CHICAGO -- An assassination. Mass disappearances. A war of Apocalyptic proportions. Takeover by the dreaded Beast.
It has the elements of a big-screen thriller, and though a film adaptation is not yet in the works, ''The Indwelling: The Beast Takes Possession'' has proved to be one blockbuster of a book.
The latest in a series of novels derived from the Bible's Book of Revelation, the book by retired evangelical minister Tim LaHaye and writer Jerry Jenkins has sold more than 2 million copies since its release in May. It has been No. 1 on The New Times fiction best-seller list for a month and held the top spot on the Amazon.com best-sellers list in April, based on advance orders.
Lynn Garrett, religion editor for New York-based Publishers Weekly magazine, said no other Christian fiction book has ever debuted on the Times' list at No. 1, as ''The Indwelling'' did -- and the newspaper's list doesn't count sales by religious bookstores.
''That was a historical breakthrough for this type of book,'' Garrett said.
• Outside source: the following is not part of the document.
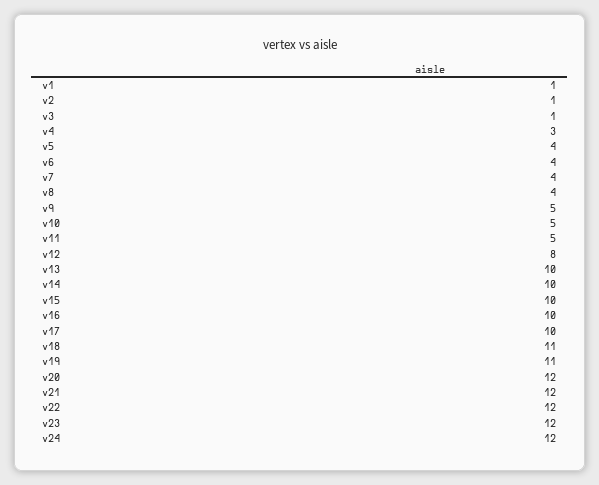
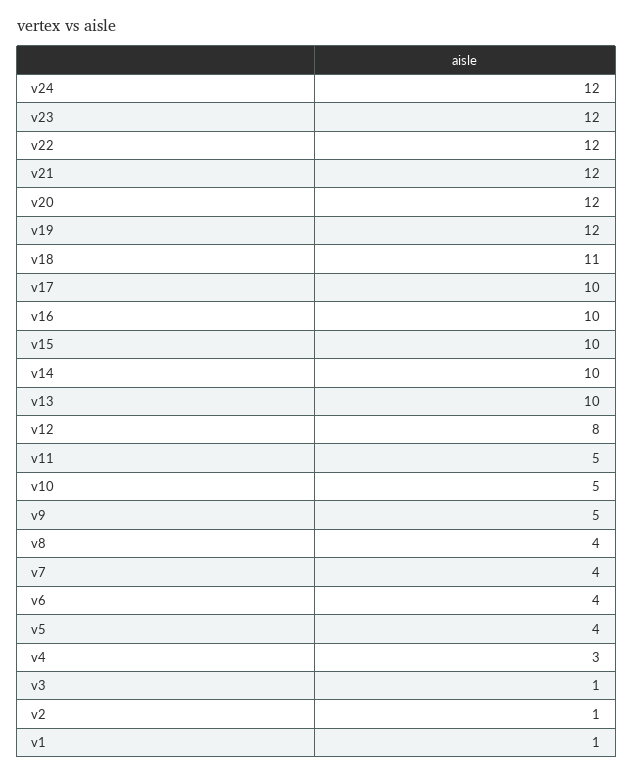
v19: 11 -> 12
The book is the seventh installment in LaHaye and Jenkins' ''Left Behind'' series of tales about the Apocalypse. Since the initial book, titled ''Left Behind,'' was published in 1995, the series has generated Harry Potter-like sales of about 17 million copies.
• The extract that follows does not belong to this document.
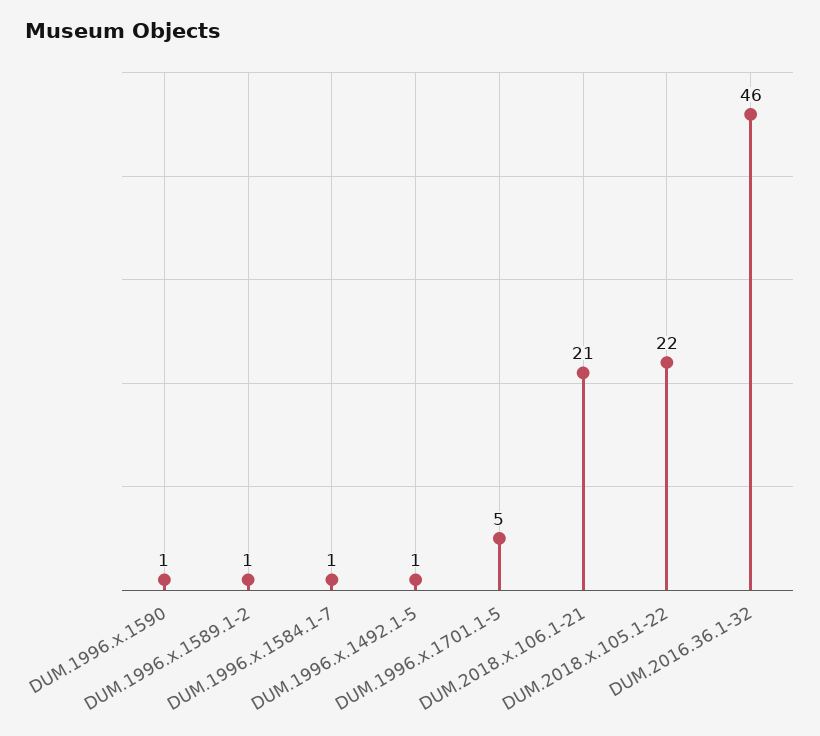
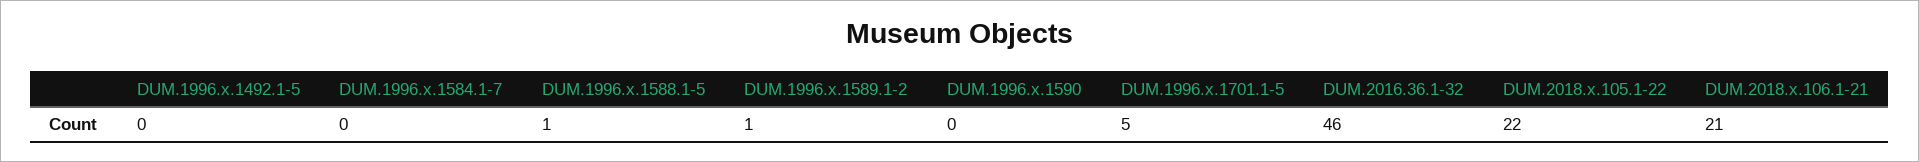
DUM.1996.x.1590: 1 -> 0
DUM.1996.x.1584.1-7: 1 -> 0
DUM.1996.x.1492.1-5: 1 -> 0
DUM.1996.x.1588.1-5: none -> 1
At first, the authors had not planned to write a series, said Jenkins, a best-selling writer of dozens of sports biographies who also helped the Rev. Billy Graham write his memoirs. ''But the second book sold twice as fast as the first and each succeeding one has done in two weeks what the other did in six weeks,'' Jenkins added.
So he and LaHaye developed a 12-title saga to flesh out their end-of-the-world view of the Bible.
In ''The Indwelling,'' the Book of Revelation converges with science fiction in a tale that focuses on Rayford Steele, a commercial airline pilot who is among those left behind to combat evil in the wake of the Rapture, God's removal of true Christians from the earth prior to Jesus' Second Coming. Steele is also a suspect in the assassination of Nicolae Carpathia, the Antichrist and a former United Nations official.
Ultimately, Carpathia is resurrected and regains control following a battle between Heaven and Earth.
The basis for the string of apocalyptic plot twists is Dispensationalism, an offshoot of Evangelical Protestant theology followed by many Evangelical Christians, including Jenkins and LaHaye. They believe the Rapture will be followed by a Tribulation, a seven-year period that will be ruled by the Antichrist before it is ended by an Apocalypse and the Second Coming of Christ.
Evangelicals such as Jenkins, 50, and LaHaye, 74, believe that the reoccupation of Israel by Jews must occur before the Second Coming can take place and that the founding of Israel in 1948 fulfills the prophecy.
Dispensationalists have held this view of biblical prophecies since the early 19th century, and Jenkins and LaHaye are among those who say their interpretation of the Book of Revelation is literal. The authors, however, are not comfortable being called fundamentalists, according to their spokeswoman.
Thousands who believe in the Doomsday depictions of Jenkins and LaHaye post messages daily at the Left Behind Web site, proclaiming their devotion to the authors' books. But Garrett said she believes that devotees of the authors' ideology are only partially behind the series' phenomenal success.
''The biggest thing to me is that a lot of the people buying the books are not Evangelical Christians and may not even understand the theology behind them,'' Garrett said. ''Most people just find them a ripping yarn, a good story.''
The books were written with mainstream appeal in mind, Jenkins said.
''This is our message. But it has to work as fiction,'' he said. ''We believe (the Tribulation scenario) to be true and that it will happen someday. But if it looks like preaching or teaching, it would not work.''
Whatever the perception, the Left Behind series has been a source of spiritual awakening for some fans.
Linda Nehmer, a 50-year-old employee of a Milwaukee-based managed-care company, considers herself a Christian, but she doesn't believe that biblical proof of a Second Coming exists. Even so, she said, the series ''has gotten me to pray more -- just in case.
''I think the reason why I stay with it is the cliffhangers at the end of each book,'' Nehmer added. ''Jerry and Tim seem to grab you and keep you there. I have to keep telling myself that this is fiction.''
Although some have attributed the Left Behind success to end-times concerns tied to the new millennium, Jenkins is quick to point out that most successful installment was released after Jan. 1.
''Besides, there is nothing in the books that says something about the year 2000,'' Jenkins said. ''Jesus told his disciples that even he didn't know when he was going to come back.''
Mark Noll, a professor at Wheaton College who specializes in the history of Christianity in North America, said the Apocalypse and its attendant messages have compelling appeal to many people. ''I think people in this age and every other age want some understanding in an eternal sense of what's happening now and in a sense, these books will do that for people,'' Noll said.
The publisher, Tyndale House of Carol Stream, Ill., plans to add more fuel to the ''Left Behind'' mania with the release of ''The Mark'' in November.